Former Centerville student hits road with ‘tiny house’

Former Centerville resident Jenna Spesard, her boyfriend Guillaume Dutilh and their 1-year-old Australian Shepherd Salies have taken their house on the road.

Yeah, you read correctly.

The couple of two years set off last week in their newly finished, 132-square-foot Tumblewood Cypress home from Shelbyville, Ill., where Spesard’s parents Alan and Rebecca Spesard live.

At the start of an across the nation road trip, the pair swung by the Cox Media Group Ohio building and showed off the biggest and tiniest example of their new minimalist lifestyle. It took them a year to custom-build the home.

The stop was a homecoming of sorts for Spesard.

The 28-year-old spent her kindergarten to eighth-grade years in Centerville after her family moved here for her father’s job at Mound Industries. She still has friends in the area. Dutilh is originally from Pau in the South of France. He has lived in the U.S. about seven years.

Spesard and Dutilh are hauling their cozy home with a pickup at a maximum of 50 miles per hour.

They will travel the nation and Canada indefinitely, making upcoming stops in Boston; New York; and Montreal, Quebec, and Halifax, Nova Scotia in Canada.

Click here to see the route they plan to take around North America.

The couple say a growing number of people are rejecting large homes and joining the tiny house movement.

“What we want to do is travel and live debt free,” Spesard said. She noted that many people who live in so-called tiny homes live in one place.
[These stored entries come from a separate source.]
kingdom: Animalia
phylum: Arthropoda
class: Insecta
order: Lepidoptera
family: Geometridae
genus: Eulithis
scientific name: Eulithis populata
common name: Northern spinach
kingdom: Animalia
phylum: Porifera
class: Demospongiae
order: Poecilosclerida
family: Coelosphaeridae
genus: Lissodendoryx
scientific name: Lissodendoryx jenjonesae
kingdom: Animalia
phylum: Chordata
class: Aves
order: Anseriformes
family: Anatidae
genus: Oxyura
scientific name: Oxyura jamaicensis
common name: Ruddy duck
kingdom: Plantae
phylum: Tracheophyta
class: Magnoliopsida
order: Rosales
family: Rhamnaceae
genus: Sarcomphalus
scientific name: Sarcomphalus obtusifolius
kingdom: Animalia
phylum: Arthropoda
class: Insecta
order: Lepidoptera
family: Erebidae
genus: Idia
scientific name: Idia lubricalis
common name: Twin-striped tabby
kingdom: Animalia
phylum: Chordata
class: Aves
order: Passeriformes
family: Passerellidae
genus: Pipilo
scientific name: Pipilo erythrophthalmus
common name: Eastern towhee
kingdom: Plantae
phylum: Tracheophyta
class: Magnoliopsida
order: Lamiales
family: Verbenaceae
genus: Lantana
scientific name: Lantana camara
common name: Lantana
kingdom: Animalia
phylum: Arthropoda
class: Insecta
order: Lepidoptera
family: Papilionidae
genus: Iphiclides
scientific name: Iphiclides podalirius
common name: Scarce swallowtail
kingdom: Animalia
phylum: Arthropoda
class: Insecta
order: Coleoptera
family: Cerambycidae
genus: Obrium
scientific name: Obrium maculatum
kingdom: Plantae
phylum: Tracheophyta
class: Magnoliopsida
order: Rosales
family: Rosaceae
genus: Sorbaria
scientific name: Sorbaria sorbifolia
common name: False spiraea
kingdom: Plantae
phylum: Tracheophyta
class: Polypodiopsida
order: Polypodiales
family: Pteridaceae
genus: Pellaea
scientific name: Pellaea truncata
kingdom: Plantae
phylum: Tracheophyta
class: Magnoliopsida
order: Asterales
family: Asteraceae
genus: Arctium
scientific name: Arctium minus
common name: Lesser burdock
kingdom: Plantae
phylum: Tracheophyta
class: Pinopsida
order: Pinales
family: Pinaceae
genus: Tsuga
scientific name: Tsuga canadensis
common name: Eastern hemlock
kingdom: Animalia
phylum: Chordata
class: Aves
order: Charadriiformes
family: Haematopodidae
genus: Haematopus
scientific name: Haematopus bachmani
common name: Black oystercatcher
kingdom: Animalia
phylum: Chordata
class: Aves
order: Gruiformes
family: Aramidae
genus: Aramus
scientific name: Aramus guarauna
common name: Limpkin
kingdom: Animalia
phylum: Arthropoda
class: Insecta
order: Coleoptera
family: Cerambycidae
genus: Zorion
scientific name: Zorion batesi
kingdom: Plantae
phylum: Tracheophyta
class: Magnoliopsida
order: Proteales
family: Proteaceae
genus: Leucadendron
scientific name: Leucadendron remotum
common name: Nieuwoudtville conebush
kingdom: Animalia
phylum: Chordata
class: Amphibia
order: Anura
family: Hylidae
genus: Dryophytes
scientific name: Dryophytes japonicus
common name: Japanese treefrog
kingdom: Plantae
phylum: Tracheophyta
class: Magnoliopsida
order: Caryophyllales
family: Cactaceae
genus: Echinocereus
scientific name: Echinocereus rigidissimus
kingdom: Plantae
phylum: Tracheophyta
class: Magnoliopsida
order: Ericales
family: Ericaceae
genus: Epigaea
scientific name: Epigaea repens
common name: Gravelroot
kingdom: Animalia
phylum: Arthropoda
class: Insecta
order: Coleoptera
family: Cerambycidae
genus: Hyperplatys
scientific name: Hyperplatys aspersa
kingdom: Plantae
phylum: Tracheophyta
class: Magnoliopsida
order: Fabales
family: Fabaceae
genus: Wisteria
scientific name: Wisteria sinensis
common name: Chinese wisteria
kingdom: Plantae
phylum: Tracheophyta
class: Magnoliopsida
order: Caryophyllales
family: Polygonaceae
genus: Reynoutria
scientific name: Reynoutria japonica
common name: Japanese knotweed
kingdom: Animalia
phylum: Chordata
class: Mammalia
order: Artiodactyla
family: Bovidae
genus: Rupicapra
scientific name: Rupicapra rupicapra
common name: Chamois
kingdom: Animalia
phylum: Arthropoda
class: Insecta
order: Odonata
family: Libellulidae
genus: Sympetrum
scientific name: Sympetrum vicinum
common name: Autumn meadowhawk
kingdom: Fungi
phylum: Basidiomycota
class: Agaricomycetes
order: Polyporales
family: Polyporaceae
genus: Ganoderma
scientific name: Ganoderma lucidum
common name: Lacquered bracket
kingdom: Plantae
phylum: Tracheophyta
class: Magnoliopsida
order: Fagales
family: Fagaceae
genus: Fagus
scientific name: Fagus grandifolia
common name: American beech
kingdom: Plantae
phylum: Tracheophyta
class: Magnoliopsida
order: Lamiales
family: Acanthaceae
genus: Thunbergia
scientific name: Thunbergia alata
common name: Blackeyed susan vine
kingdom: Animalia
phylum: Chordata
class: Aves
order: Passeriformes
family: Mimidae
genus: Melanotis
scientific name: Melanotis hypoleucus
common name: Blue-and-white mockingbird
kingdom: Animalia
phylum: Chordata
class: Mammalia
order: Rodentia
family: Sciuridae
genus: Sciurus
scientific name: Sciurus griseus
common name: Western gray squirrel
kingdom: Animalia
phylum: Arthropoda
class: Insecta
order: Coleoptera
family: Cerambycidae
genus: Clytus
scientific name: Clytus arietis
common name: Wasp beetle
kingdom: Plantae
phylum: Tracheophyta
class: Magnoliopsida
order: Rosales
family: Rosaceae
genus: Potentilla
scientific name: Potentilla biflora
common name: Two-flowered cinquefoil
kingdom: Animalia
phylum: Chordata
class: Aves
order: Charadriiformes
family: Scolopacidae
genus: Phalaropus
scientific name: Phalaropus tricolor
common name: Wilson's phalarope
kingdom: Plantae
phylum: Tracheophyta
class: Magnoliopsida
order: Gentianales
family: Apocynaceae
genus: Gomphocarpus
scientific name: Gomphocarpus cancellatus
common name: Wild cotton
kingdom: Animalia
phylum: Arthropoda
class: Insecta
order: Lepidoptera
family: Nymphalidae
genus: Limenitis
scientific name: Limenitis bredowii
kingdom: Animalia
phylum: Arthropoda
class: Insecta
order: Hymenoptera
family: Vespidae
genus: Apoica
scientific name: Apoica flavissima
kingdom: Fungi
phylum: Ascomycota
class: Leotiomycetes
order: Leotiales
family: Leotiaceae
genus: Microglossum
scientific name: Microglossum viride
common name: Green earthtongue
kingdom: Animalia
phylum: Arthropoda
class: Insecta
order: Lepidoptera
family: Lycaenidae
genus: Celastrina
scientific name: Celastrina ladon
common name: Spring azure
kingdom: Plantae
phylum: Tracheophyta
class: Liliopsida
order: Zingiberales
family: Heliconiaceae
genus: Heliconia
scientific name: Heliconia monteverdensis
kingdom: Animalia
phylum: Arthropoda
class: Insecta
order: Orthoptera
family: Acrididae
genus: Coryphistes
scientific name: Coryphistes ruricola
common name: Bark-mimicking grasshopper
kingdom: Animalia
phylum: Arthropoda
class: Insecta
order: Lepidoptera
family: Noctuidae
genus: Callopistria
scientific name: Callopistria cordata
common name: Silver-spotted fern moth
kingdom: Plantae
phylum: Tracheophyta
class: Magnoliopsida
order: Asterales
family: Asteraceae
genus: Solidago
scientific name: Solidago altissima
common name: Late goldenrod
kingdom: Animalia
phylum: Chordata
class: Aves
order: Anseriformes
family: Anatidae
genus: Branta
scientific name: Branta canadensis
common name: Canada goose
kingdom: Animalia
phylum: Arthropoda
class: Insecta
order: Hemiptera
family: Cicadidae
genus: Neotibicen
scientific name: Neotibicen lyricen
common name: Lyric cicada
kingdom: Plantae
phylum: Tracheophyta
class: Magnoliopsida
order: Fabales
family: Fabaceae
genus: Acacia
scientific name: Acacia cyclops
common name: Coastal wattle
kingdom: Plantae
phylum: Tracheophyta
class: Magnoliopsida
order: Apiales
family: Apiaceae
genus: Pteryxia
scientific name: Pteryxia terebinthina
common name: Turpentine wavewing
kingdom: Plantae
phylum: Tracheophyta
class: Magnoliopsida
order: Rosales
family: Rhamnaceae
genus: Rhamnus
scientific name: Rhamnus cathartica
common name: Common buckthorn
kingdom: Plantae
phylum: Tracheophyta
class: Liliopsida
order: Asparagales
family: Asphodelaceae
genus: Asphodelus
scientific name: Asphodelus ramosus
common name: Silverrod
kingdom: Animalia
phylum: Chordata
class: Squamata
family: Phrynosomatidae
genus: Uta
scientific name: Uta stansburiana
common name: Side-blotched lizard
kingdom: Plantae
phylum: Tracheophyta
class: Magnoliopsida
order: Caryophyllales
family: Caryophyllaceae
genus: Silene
The average size of a new single-family house in the nation was 2,392 square feet in 2010, according to the United States Census.

Some tiny house are as small as 80 square feet.

Tiny homes are gaining attention. The new FYI network show Tiny House Nation features small houses and other living spaces.

Dutilh said he and Spesard are going against the grain of a society that pushes student loans and car loans.

“Our idea was to have a more free lifestyle and not be tied down,” the 30-year-old said.

He and Spesard said they were fed up with the cubical life.

The pair abandoned their 2,000 square feet apartments and jobs in Los Angeles.

She worked as an executive assistant at Dream Works Studio. He was was an engineer at Yamaha Motor Corporation.

“We want to live our dream lives,” Jenna Spesard said. “Why not take a risk and create a project around it.”

They spent $25,000 to $30,000 on their home, which they consider a drop in the buck compared to their rent in LA.

“You can make them cheaper,” Dutilh said.

Spesard said she and Dutilh wanted something more homey than a RV.

“Every piece of our house we thought about and cared about,” Spesard said.

Spesard has long aspired to be a travel writer.

She will now blog for Tumbleweed Tiny House Company and Guillaume, a landscape photographer, will work as a Tumbleweed Workshop host.

The couple is also sharing their adventures on the blog Tinyhousegiantjourney.com.